There’s a lot to unpack in this article, but the results of the study are what’s important. As it turns out, some dicynodonts had true tusks, while others only had large teeth. What I find pertinent is that they found no progression from non-tusk to tusk. In other words, there’s no evidence of evolution. Nonetheless, this forced the researchers to draw some remarkable claims; they concluded that some dicynodonts ‘evolved’ their tusks independently, which came as a complete surprise.

One of the consistent things I find when studying evolution is how surprised evolutionists are at evolution. They expect one thing and get something else, and then marvel at how great evolution is, and that’s exactly what we find here.

For example, according to researcher Megan Whitney, “I kind of expected there to be one point in the family tree where all the dicynodonts started having tusks, so I thought it was pretty shocking that we actually see tusks evolve convergently.” What she’s actually saying is that they were expecting to find an evolutionary line of descent, but didn’t. Instead, what they found were tusks popping up in unexpected places, over and over, with no rhyme or reason. That is problematic for evolution, which is why these researchers found it ‘shocking’. Instead of providing evidence for evolution, they’ve provided counter evidence, and then embraced it. This is a typical pattern for evolutionists.

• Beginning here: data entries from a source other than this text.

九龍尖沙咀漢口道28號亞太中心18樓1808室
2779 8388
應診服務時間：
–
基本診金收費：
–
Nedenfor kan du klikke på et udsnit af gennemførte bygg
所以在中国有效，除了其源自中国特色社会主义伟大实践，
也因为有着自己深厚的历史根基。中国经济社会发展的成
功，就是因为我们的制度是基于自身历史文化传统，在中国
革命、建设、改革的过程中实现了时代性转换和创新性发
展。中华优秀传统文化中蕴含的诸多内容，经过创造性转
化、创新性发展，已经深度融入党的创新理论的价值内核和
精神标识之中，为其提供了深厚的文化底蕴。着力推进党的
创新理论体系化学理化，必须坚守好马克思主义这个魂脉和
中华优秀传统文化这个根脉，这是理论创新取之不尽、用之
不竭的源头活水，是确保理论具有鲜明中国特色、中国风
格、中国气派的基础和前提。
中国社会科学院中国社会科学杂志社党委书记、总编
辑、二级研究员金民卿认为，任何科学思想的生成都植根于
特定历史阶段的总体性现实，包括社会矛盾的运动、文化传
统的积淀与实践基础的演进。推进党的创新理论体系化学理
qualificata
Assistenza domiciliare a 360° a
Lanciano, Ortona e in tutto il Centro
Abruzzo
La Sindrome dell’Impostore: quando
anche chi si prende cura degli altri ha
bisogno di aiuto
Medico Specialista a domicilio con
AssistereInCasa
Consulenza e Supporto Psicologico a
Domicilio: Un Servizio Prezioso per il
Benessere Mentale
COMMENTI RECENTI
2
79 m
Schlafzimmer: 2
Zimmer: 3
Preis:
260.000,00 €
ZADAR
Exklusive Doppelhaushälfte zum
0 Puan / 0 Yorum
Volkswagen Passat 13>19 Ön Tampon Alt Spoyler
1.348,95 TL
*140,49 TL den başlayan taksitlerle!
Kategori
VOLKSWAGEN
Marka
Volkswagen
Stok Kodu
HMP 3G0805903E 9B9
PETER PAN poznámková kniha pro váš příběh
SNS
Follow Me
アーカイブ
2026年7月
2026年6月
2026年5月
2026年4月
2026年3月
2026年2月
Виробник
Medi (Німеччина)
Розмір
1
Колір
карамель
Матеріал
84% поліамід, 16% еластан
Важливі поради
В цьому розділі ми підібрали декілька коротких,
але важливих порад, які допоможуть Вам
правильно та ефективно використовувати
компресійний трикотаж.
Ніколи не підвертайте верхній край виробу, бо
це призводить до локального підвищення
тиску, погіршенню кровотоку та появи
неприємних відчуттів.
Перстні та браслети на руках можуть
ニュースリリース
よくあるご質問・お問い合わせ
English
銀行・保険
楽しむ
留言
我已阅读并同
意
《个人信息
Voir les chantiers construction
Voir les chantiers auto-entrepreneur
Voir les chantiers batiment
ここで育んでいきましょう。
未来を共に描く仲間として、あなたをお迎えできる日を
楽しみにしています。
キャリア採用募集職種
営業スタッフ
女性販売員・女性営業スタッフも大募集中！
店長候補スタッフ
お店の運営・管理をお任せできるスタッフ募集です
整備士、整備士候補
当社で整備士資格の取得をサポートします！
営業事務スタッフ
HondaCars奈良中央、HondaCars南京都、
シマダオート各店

Supposedly, according to evolution, there’s no driving-force. There’s no compelling reason why evolution should happen. It’s supposed to be a random, unpredictable process that is not evitable. So when they claim evolution happened convergently, they’re making evolution out to be a driving force that inevitably happens on purpose, and this contradicts evolutionary theory. Evolution doesn’t happen this way. There’s a statistical problem that is being ignored. But that doesn’t stop them from pushing the narrative.

That’s the main failure of this article. There’s no coherent explanation for this phenomenon. The researchers are touting evolution, even though it’s been refuted.

What I would suggest is happening is something simple and logical. According to the Bible, God created animals according to their kind. If God created some dicynodonts with tusks, and others with teeth, then there’s no need to invoke evolution, and this would explain the fossil record. Or perhaps God created original dicynodonts with the genetic diversity to grow tusks or teeth based upon environmental or other factors, according to their DNA. We know very little about the very first dicynodonts, but this explanation solves the riddle quite neatly and without contradiction.

The rest of the article is filled with evolutionary assumptions, none of which are necessary to explain why some animals have tusks, or why others do not. The researchers routinely ignore the possibility of genetic diversity being the driving factor.

There are a few quotes worth checking out. According to Ken Angielczyk, “Dicynodont tusks can tell us a lot about mammalian tusk evolution in general.” I would argue that these tusks tell us no such thing. First, tusks are inanimate objects that cannot speak for themselves. It’s human bias that draws the conclusion they want. Second, these researchers are merely peddling just-so stories based upon an unprovable assumptions. Lastly, from a creationist perspective, mammals are unrelated to dicynodonts, so their tusks can tell us nothing about how mammals got their tusks.

Researcher Brandon Peecook said, “The fact that in reality only a few have true tusks, and the rest have big teeth, is a beautiful example of evolution we can document.” What this tells me is that these people don’t really understand evolutionary theory. They’re just throwing the term around recklessly, hoping to sound persuasive. They’re ignoring how their own research contradicts evolutionary theory.

This last question by Christian Sidor is a good one. He says, “Tusks have evolved a number of times, which makes you wonder how—and why?” Hmmm. I’d suggest that their evolutionary beliefs will make it impossible to answer this question satisfactorily. Only a creationist explanation can offer a coherent explanation based on genetics.

The more we understand about evolution, the easier it is to refute it. Articles like this are a prime example. When evolutionists tout evolution as fact, examine the evidence.